There was a time for me when sugary cereal was the treasure at the end of the rainbow. I grew up not allowed to choose ‘sweet cereal’ at the grocery store, instead choosing Crispix or Chex. I can look back and thank my parents now, but I surely remember going to friends houses and drooling over their kitchen cabinets…. Count Chocula, Fruit Loops and the grandfather, big daddy of them all, Lucky Charms. These sweet numbers were sugar-coma-inducing boxes of joy, and still to this day I have a bit of a hankering for crispy, oh-so-sweet mini marshmallows. But since none of these big name cereals are gluten-free, they are now but a memory, an empty bowl with pink milk leftover.
I am gathering food brand lists for my GF website, and it’s still shocking to me that so many big companies are missing out completely on the gluten-free bandwagon. Indeed, I went over to Kellogg’s website today and was met with this statement on their GF offerings:
At this time, we do not offer products suitable for consumers on a gluten- or wheat-free diet. All of our products are produced in facilities that also manufacture wheat-containing products. We cannot guarantee that any products are 100% gluten- or wheat-free.

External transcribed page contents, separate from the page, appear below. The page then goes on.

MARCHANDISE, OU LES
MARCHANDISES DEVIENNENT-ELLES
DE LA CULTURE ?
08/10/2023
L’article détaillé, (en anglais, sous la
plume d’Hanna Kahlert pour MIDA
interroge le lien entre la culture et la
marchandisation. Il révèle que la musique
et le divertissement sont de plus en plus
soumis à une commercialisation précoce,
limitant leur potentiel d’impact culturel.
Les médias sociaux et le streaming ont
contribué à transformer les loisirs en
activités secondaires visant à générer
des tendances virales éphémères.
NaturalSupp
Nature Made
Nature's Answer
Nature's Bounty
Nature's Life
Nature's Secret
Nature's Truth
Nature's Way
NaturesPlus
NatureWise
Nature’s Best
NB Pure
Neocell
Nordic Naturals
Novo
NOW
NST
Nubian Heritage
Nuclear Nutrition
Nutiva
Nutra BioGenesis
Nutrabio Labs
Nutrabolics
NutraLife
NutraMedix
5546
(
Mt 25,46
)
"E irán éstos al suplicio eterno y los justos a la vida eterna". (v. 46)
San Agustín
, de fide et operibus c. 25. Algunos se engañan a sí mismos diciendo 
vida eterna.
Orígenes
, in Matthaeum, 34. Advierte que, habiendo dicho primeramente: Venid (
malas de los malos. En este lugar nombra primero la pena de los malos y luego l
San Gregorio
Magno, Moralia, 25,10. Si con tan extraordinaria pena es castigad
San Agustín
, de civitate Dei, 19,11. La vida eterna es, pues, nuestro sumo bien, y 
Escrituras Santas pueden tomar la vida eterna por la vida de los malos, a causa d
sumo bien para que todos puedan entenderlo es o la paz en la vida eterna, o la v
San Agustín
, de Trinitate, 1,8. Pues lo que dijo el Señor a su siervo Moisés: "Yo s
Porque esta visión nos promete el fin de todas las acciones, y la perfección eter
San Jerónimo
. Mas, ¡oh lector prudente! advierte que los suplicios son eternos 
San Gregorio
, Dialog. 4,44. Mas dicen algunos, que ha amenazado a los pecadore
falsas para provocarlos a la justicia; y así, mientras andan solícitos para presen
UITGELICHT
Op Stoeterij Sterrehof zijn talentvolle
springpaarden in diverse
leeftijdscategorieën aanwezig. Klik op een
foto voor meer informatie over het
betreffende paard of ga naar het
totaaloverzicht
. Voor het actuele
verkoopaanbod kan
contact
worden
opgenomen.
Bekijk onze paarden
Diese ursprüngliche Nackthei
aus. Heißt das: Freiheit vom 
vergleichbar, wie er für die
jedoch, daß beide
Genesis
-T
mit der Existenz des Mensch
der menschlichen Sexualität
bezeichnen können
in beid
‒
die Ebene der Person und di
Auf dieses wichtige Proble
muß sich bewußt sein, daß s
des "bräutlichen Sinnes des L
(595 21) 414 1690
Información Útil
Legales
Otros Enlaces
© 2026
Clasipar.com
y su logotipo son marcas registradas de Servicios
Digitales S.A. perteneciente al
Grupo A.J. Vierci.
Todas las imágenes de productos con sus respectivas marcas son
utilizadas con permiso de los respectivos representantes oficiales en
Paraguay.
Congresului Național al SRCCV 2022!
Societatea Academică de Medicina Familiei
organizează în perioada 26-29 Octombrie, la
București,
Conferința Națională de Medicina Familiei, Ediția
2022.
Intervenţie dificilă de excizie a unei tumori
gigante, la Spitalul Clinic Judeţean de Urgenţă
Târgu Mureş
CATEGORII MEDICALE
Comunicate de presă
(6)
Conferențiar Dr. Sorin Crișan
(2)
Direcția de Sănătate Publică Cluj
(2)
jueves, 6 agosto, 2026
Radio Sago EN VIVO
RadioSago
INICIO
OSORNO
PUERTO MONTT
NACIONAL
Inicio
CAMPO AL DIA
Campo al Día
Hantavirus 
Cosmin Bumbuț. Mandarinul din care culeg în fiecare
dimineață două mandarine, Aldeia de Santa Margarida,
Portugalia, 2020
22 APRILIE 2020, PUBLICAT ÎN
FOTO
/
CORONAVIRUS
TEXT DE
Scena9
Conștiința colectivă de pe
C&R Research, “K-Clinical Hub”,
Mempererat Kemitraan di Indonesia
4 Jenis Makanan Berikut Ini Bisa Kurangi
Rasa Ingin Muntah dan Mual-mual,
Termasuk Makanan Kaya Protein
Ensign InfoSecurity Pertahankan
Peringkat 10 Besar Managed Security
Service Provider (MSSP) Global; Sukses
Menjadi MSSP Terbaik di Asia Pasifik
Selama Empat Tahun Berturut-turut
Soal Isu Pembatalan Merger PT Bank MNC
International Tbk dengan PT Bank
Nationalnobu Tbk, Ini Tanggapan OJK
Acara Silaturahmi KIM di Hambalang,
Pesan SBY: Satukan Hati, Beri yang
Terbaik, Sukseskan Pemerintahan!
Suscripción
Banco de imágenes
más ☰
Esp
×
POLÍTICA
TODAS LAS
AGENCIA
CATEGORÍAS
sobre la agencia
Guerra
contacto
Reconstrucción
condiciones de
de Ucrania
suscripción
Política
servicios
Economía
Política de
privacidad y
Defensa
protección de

Kellogg’s® Eggo™ Syrup and Kellogg’s™ Fruit Flavored Snacks are formulated gluten and wheat-free and may be acceptable for consumers on restricted diets. However, these products are produced in facilities that also manufacture other products that contain wheat. Consumers have varying sensitivities to gluten, and although we follow approved standardized manufacturing practices, some consumers are so sensitive that even wheat dust that may be in the product can result in a reaction. Therefore, we do not have any products that are gluten-free.
Kellogg’s® Corn Pops and Kellogg’s® Rice Krispies might be suitable, depending on gluten sensitivity. Corn Pops have a very small amount of wheat starch added, and Rice Krispies have a small amount of malt flavoring, made from barley. Check with your personal physician to determine if these products are suitable for you.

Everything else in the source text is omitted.